Ne yeni yılmış ama...
Önce "doğalgaz zehirlenmesi" oldu, Ankara ayağa kalktı.
Ardından Gazze'de bombalar patladı, Ankara'da yer yerinden oynadı.
Ve dün de Ankara "Ergenekon'la uyandı."
Ortalık "toz duman."
"Göz gözü görmüyor."
***
"Bu çeşit işlerin" şakası olur mu?
Bal gibi oluyormuş.
Dün Ankara'da "en yaygın şaka" buydu.
Birbirine "seni de içeri alacaklar" diye takılan, o kadar çoktu ki.
***
"İçeri almak" dedik de aklımıza geldi.
Biz de "birine" takıldık.
Ama "Ergenekon konusunda" değil.
"Başka" konularda.
***
Kültür ve Turizm Bakanı Ertuğrul Günay'la konuşuyorduk.

-=-=-=-=-

Göreviniz
Yukarıdaki Ankara gündemi yazısında "Ne yeni yılmış" sözlerinden aşağı doğru "kadar çoktu ki." sözlerine kadar uzanan bölümün tamamını hiçbir değişiklik yapmadan aktarın.

-=-=-=-=-

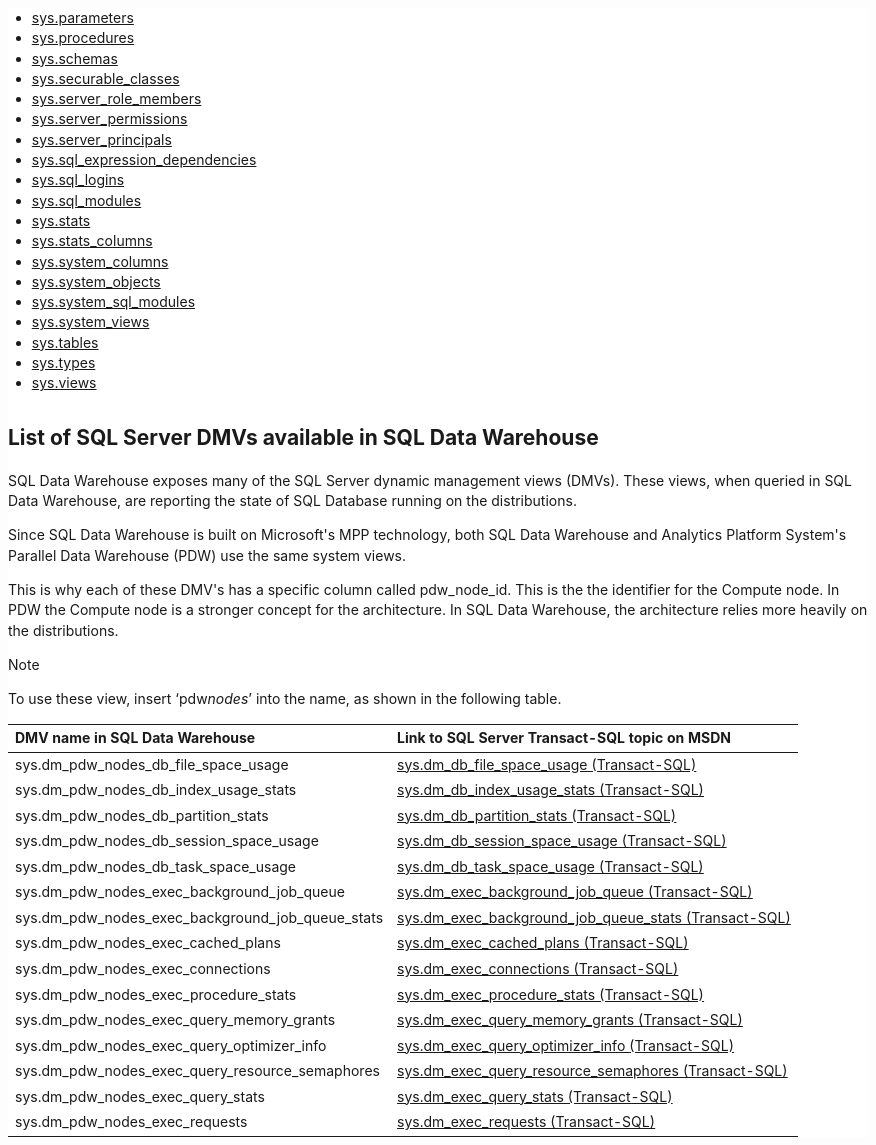 * [sys.parameters](http://msdn.microsoft.com/library/ms176074.aspx)
* [sys.procedures](http://msdn.microsoft.com/library/ms188737.aspx)
* [sys.schemas](http://msdn.microsoft.com/library/ms176011.aspx)
* [sys.securable_classes](http://msdn.microsoft.com/library/ms408301.aspx)
* [sys.server_role_members](http://msdn.microsoft.com/library/ms190331.aspx)
* [sys.server_permissions](http://msdn.microsoft.com/library/ms186260.aspx)
* [sys.server_principals](http://msdn.microsoft.com/library/ms188786.aspx)
* [sys.sql_expression_dependencies](http://msdn.microsoft.com/library/bb677315.aspx)
* [sys.sql_logins](http://msdn.microsoft.com/ms174355.aspx)
* [sys.sql_modules](http://msdn.microsoft.com/library/ms175081.aspx)
* [sys.stats](http://msdn.microsoft.com/library/ms177623.aspx)
* [sys.stats_columns](http://msdn.microsoft.com/library/ms187340.aspx)
* [sys.system_columns](http://msdn.microsoft.com/library/ms178596.aspx)
* [sys.system_objects](http://msdn.microsoft.com/library/ms173551.aspx)
* [sys.system_sql_modules](http://msdn.microsoft.com/library/ms188034.aspx)
* [sys.system_views](http://msdn.microsoft.com/library/ms187764.aspx)
* [sys.tables](http://msdn.microsoft.com/library/ms187406.aspx)
* [sys.types](http://msdn.microsoft.com/library/ms188021.aspx)
* [sys.views](http://msdn.microsoft.com/library/ms190334.aspx)

## List of SQL Server DMVs available in SQL Data Warehouse
SQL Data Warehouse exposes many of the SQL Server dynamic management views (DMVs). These views, when queried in SQL Data Warehouse, are reporting the state of SQL Database running on the distributions.

Since SQL Data Warehouse is built on Microsoft's MPP technology, both SQL Data Warehouse and Analytics Platform System's Parallel Data Warehouse (PDW) use the same system views.

This is why each of these DMV's has a specific column called pdw_node_id. This is the the identifier for the Compute node. In PDW the Compute node is a stronger concept for the architecture. In SQL Data Warehouse, the architecture relies more heavily on the distributions.

> [!NOTE]
> To use these view, insert ‘pdw*nodes*’ into the name, as shown in the following table.
> 
> 
| DMV name in SQL Data Warehouse | Link to SQL Server Transact-SQL topic on MSDN |
|:--- |:--- |
| sys.dm_pdw_nodes_db_file_space_usage |[sys.dm_db_file_space_usage (Transact-SQL)](http://msdn.microsoft.com/library/ms174412.aspx) |
| sys.dm_pdw_nodes_db_index_usage_stats |[sys.dm_db_index_usage_stats (Transact-SQL)](http://msdn.microsoft.com/library/ms188755.aspx) |
| sys.dm_pdw_nodes_db_partition_stats |[sys.dm_db_partition_stats (Transact-SQL)](http://msdn.microsoft.com/library/ms187737.aspx) |
| sys.dm_pdw_nodes_db_session_space_usage |[sys.dm_db_session_space_usage (Transact-SQL)](http://msdn.microsoft.com/library/ms187938.aspx) |
| sys.dm_pdw_nodes_db_task_space_usage |[sys.dm_db_task_space_usage (Transact-SQL)](http://msdn.microsoft.com/library/ms190288.aspx) |
| sys.dm_pdw_nodes_exec_background_job_queue |[sys.dm_exec_background_job_queue (Transact-SQL)](http://msdn.microsoft.com/library/ms173512.aspx) |
| sys.dm_pdw_nodes_exec_background_job_queue_stats |[sys.dm_exec_background_job_queue_stats (Transact-SQL)](http://msdn.microsoft.com/library/ms176059.aspx) |
| sys.dm_pdw_nodes_exec_cached_plans |[sys.dm_exec_cached_plans (Transact-SQL)](http://msdn.microsoft.com/library/ms187404.aspx) |
| sys.dm_pdw_nodes_exec_connections |[sys.dm_exec_connections (Transact-SQL)](http://msdn.microsoft.com/library/ms181509.aspx) |
| sys.dm_pdw_nodes_exec_procedure_stats |[sys.dm_exec_procedure_stats (Transact-SQL)](http://msdn.microsoft.com/library/cc280701.aspx) |
| sys.dm_pdw_nodes_exec_query_memory_grants |[sys.dm_exec_query_memory_grants (Transact-SQL)](http://msdn.microsoft.com/library/ms365393.aspx) |
| sys.dm_pdw_nodes_exec_query_optimizer_info |[sys.dm_exec_query_optimizer_info (Transact-SQL)](http://msdn.microsoft.com/library/ms175002.aspx) |
| sys.dm_pdw_nodes_exec_query_resource_semaphores |[sys.dm_exec_query_resource_semaphores (Transact-SQL)](http://msdn.microsoft.com/library/ms366321.aspx) |
| sys.dm_pdw_nodes_exec_query_stats |[sys.dm_exec_query_stats (Transact-SQL)](http://msdn.microsoft.com/library/ms189741.aspx) |
| sys.dm_pdw_nodes_exec_requests |[sys.dm_exec_requests (Transact-SQL)](http://msdn.microsoft.com/library/ms177648.aspx) |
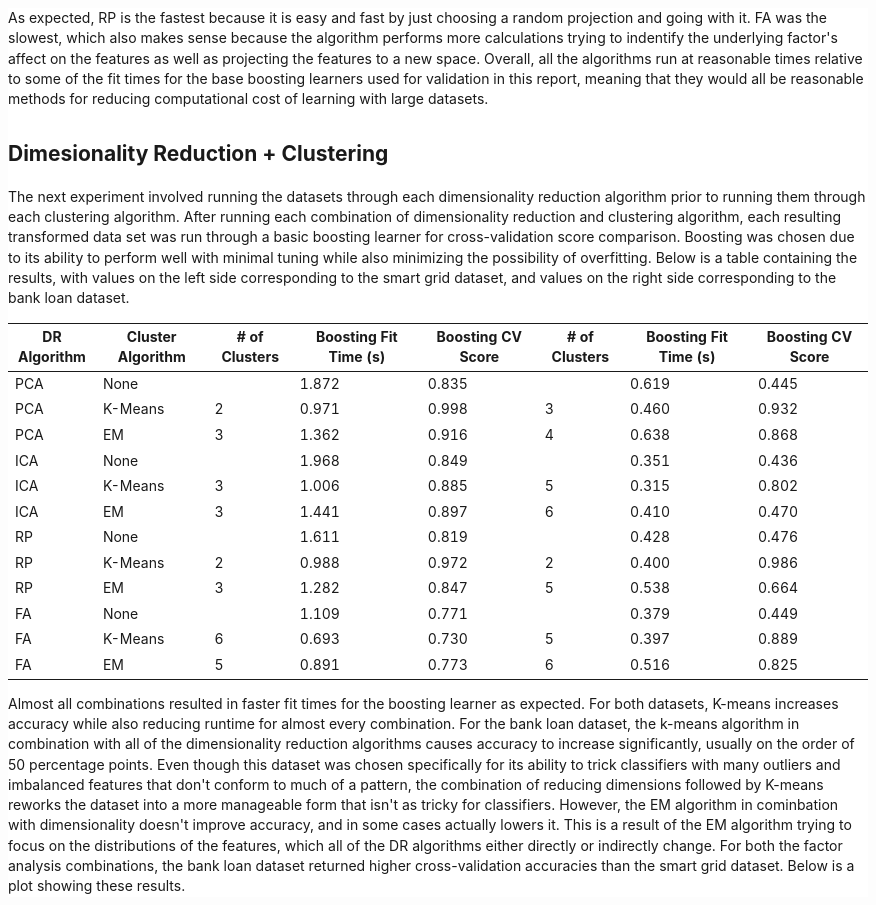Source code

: As expected, RP is the fastest because it is easy and fast by just choosing a random projection and going with it. FA was the slowest, which also makes sense because the algorithm performs more calculations trying to indentify the underlying factor's affect on the features as well as projecting the features to a new space. Overall, all the algorithms run at reasonable times relative to some of the fit times for the base boosting learners used for validation in this report, meaning that they would all be reasonable methods for reducing computational cost of learning with large datasets.

##  Dimesionality Reduction + Clustering

The next experiment involved running the datasets through each dimensionality reduction algorithm prior to running them through each clustering algorithm. After running each combination of dimensionality reduction and clustering algorithm, each resulting transformed data set was run through a basic boosting learner for cross-validation score comparison. Boosting was chosen due to its ability to perform well with minimal tuning while also minimizing the possibility of overfitting. Below is a table containing the results, with values on the left side corresponding to the smart grid dataset, and values on the right side corresponding to the bank loan dataset.

| DR Algorithm | Cluster Algorithm | # of Clusters | Boosting Fit Time (s) | Boosting CV Score | # of Clusters | Boosting Fit Time (s) | Boosting CV Score |
| ---- | ---- | ---- | ---- | ---- | ---- | ---- | ---- |
| PCA | None | | 1.872 | 0.835 | | 0.619 | 0.445 |
| PCA | K-Means | 2 | 0.971 | 0.998 | 3 | 0.460 | 0.932 |
| PCA | EM | 3 | 1.362 | 0.916 | 4 | 0.638 | 0.868 |
| ICA | None | | 1.968 | 0.849 | | 0.351 | 0.436 |
| ICA | K-Means | 3 | 1.006 | 0.885 | 5 | 0.315 | 0.802 |
| ICA | EM | 3 | 1.441 | 0.897 | 6 | 0.410 | 0.470 |
| RP | None | | 1.611 | 0.819 | | 0.428 | 0.476 |
| RP | K-Means | 2 | 0.988 | 0.972 | 2 | 0.400 | 0.986 |
| RP | EM | 3 | 1.282 | 0.847 | 5 | 0.538 | 0.664 |
| FA | None | | 1.109 | 0.771 | | 0.379 | 0.449 |
| FA | K-Means | 6 | 0.693 | 0.730 | 5 | 0.397 | 0.889 |
| FA | EM | 5 | 0.891 | 0.773 | 6 | 0.516 | 0.825 |

Almost all combinations resulted in faster fit times for the boosting learner as expected. For both datasets, K-means increases accuracy while also reducing runtime for almost every combination. For the bank loan dataset, the k-means algorithm in combination with all of the dimensionality reduction algorithms causes accuracy to increase significantly, usually on the order of 50 percentage points. Even though this dataset was chosen specifically for its ability to trick classifiers with many outliers and imbalanced features that don't conform to much of a pattern, the combination of reducing dimensions followed by K-means reworks the dataset into a more manageable form that isn't as tricky for classifiers. However, the EM algorithm in cominbation with dimensionality doesn't improve accuracy, and in some cases actually lowers it. This is a result of the EM algorithm trying to focus on the distributions of the features, which all of the DR algorithms either directly or indirectly change. For both the factor analysis combinations, the bank loan dataset returned higher cross-validation accuracies than the smart grid dataset. Below is a plot showing these results.
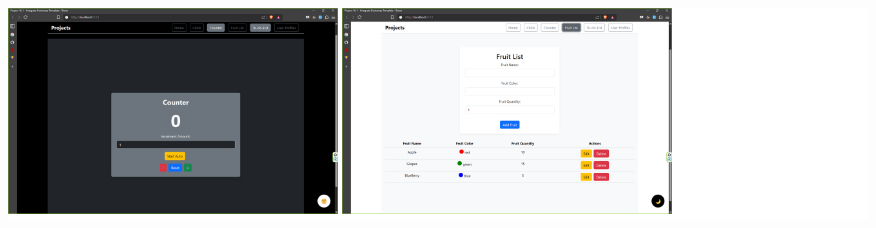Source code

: <img width="330" alt="Localbox Miner - 6" src="./src/Images/Localbox Miner - 06.png">
<img width="330" alt="Localbox Miner - 7" src="./src/Images/Localbox Miner - 07.png">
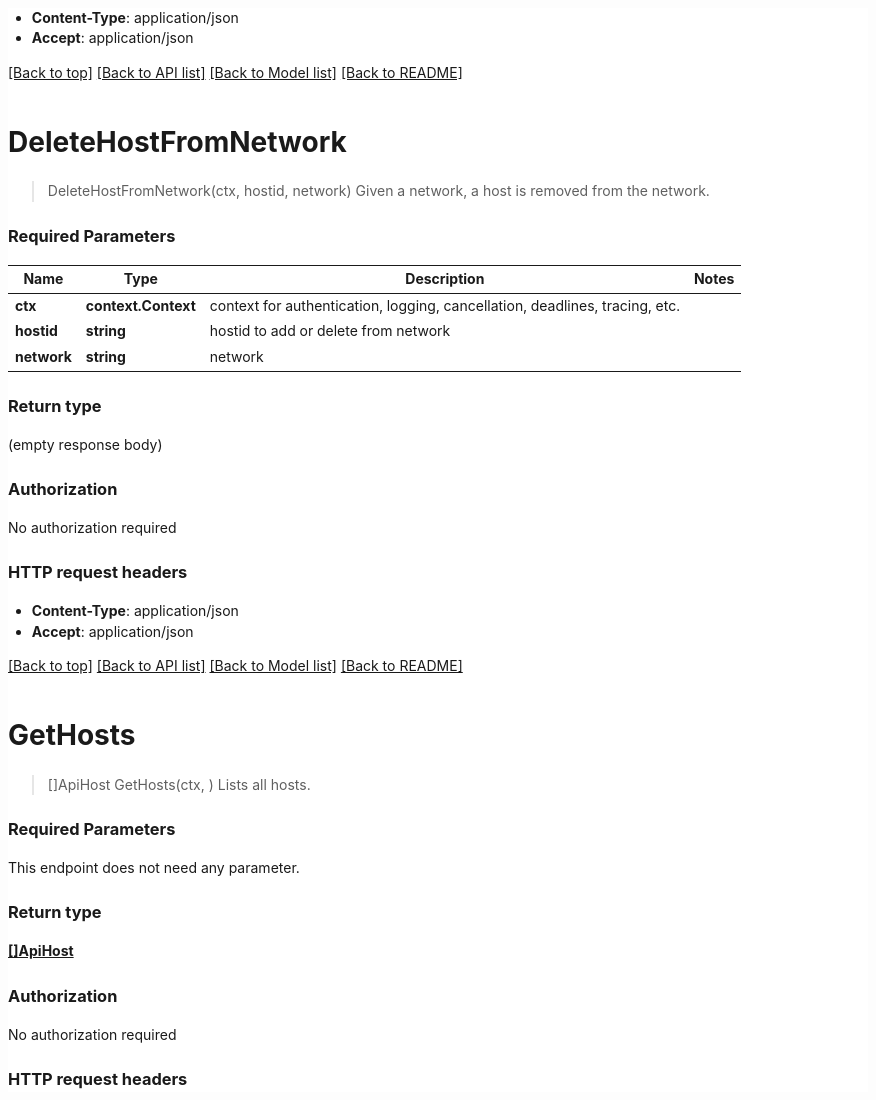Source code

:  - **Content-Type**: application/json
 - **Accept**: application/json

[[Back to top]](#) [[Back to API list]](../README.md#documentation-for-api-endpoints) [[Back to Model list]](../README.md#documentation-for-models) [[Back to README]](../README.md)

# **DeleteHostFromNetwork**
> DeleteHostFromNetwork(ctx, hostid, network)
Given a network, a host is removed from the network.

### Required Parameters

Name | Type | Description  | Notes
------------- | ------------- | ------------- | -------------
 **ctx** | **context.Context** | context for authentication, logging, cancellation, deadlines, tracing, etc.
  **hostid** | **string**| hostid to add or delete from network | 
  **network** | **string**| network | 

### Return type

 (empty response body)

### Authorization

No authorization required

### HTTP request headers

 - **Content-Type**: application/json
 - **Accept**: application/json

[[Back to top]](#) [[Back to API list]](../README.md#documentation-for-api-endpoints) [[Back to Model list]](../README.md#documentation-for-models) [[Back to README]](../README.md)

# **GetHosts**
> []ApiHost GetHosts(ctx, )
Lists all hosts.

### Required Parameters
This endpoint does not need any parameter.

### Return type

[**[]ApiHost**](ApiHost.md)

### Authorization

No authorization required

### HTTP request headers
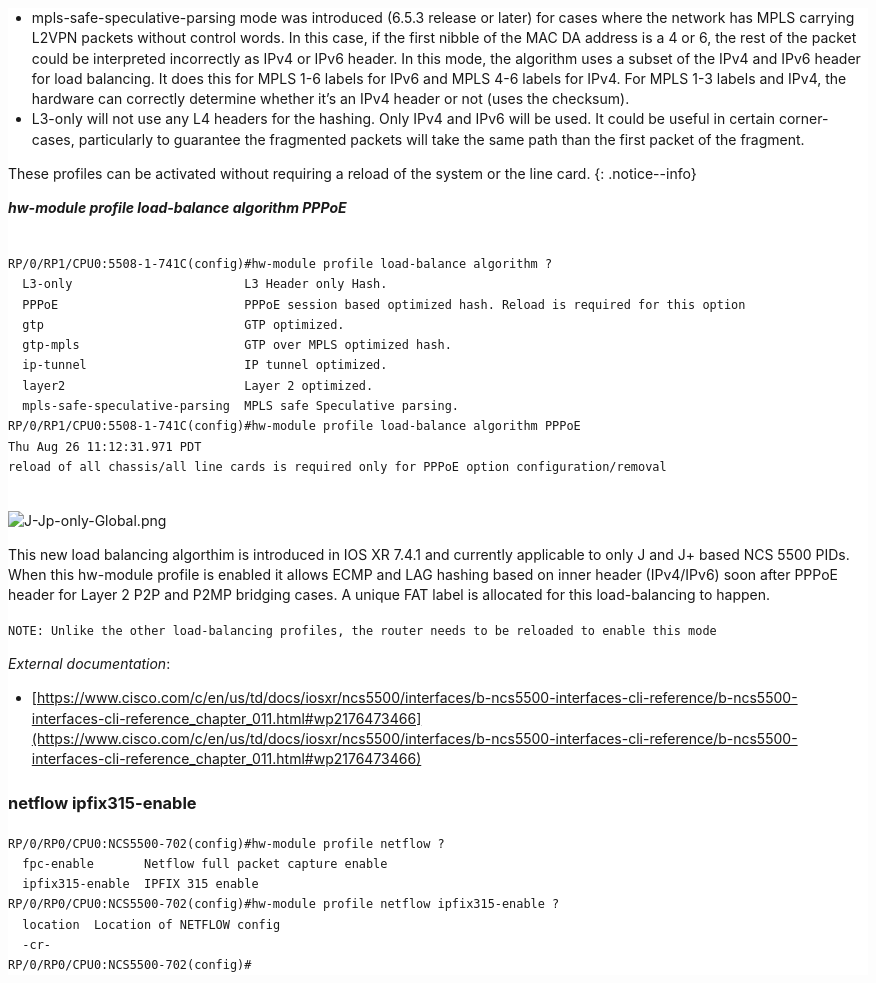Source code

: - mpls-safe-speculative-parsing mode was introduced (6.5.3 release or later) for cases where the network has MPLS carrying L2VPN packets without control words. In this case, if the first nibble of the MAC DA address is a 4 or 6, the rest of the packet could be interpreted incorrectly as IPv4 or IPv6 header. In this mode, the algorithm uses a subset of the IPv4 and IPv6 header for load balancing. It does this for MPLS 1-6 labels for IPv6 and MPLS 4-6 labels for IPv4. For MPLS 1-3 labels and IPv4, the hardware can correctly determine whether it’s an IPv4 header or not (uses the checksum).
- L3-only will not use any L4 headers for the hashing. Only IPv4 and IPv6 will be used. It could be useful in certain corner-cases, particularly to guarantee the fragmented packets will take the same path than the first packet of the fragment.
 
These profiles can be activated without requiring a reload of the system or the line card.
{: .notice--info}

**_hw-module profile load-balance algorithm PPPoE_**

<div class="highlighter-rouge">
<pre class="highlight">
<code>
RP/0/RP1/CPU0:5508-1-741C(config)#hw-module profile load-balance algorithm ?
  L3-only                        L3 Header only Hash.
  PPPoE                          PPPoE session based optimized hash. Reload is required for this option
  gtp                            GTP optimized.
  gtp-mpls                       GTP over MPLS optimized hash.
  ip-tunnel                      IP tunnel optimized.
  layer2                         Layer 2 optimized.
  mpls-safe-speculative-parsing  MPLS safe Speculative parsing.
RP/0/RP1/CPU0:5508-1-741C(config)#hw-module profile load-balance algorithm PPPoE
Thu Aug 26 11:12:31.971 PDT
reload of all chassis/all line cards is required only for PPPoE option configuration/removal
</code>
</pre>
</div>

![J-Jp-only-Global.png]({{site.baseurl}}/images/J-Jp-only-Global.png)

This new load balancing algorthim is introduced in IOS XR 7.4.1 and currently applicable to only J and J+ based NCS 5500 PIDs. When this hw-module profile is enabled it allows ECMP and LAG hashing based on inner header (IPv4/IPv6) soon after PPPoE header for Layer 2  P2P and P2MP bridging cases. A unique FAT label is allocated for this load-balancing to happen. 

`NOTE: Unlike the other load-balancing profiles, the router needs to be reloaded to enable this mode`

_External documentation_:  
- [https://www.cisco.com/c/en/us/td/docs/iosxr/ncs5500/interfaces/b-ncs5500-interfaces-cli-reference/b-ncs5500-interfaces-cli-reference_chapter_011.html#wp2176473466](https://www.cisco.com/c/en/us/td/docs/iosxr/ncs5500/interfaces/b-ncs5500-interfaces-cli-reference/b-ncs5500-interfaces-cli-reference_chapter_011.html#wp2176473466)

### netflow ipfix315-enable

<div class="highlighter-rouge">
<pre class="highlight">
<code>RP/0/RP0/CPU0:NCS5500-702(config)#hw-module profile netflow ?
  fpc-enable       Netflow full packet capture enable
  ipfix315-enable  IPFIX 315 enable
RP/0/RP0/CPU0:NCS5500-702(config)#hw-module profile netflow ipfix315-enable ?
  location  Location of NETFLOW config
  -cr-
RP/0/RP0/CPU0:NCS5500-702(config)#</code>
</pre>
</div>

-=-=-=-=-

Yanıt bölümü
Ne yeni yılmış ama...
Önce "doğalgaz zehirlenmesi" oldu, Ankara ayağa kalktı.
Ardından Gazze'de bombalar patladı, Ankara'da yer yerinden oynadı.
Ve dün de Ankara "Ergenekon'la uyandı."
Ortalık "toz duman."
"Göz gözü görmüyor."
***
"Bu çeşit işlerin" şakası olur mu?
Bal gibi oluyormuş.
Dün Ankara'da "en yaygın şaka" buydu.
Birbirine "seni de içeri alacaklar" diye takılan, o kadar çoktu ki.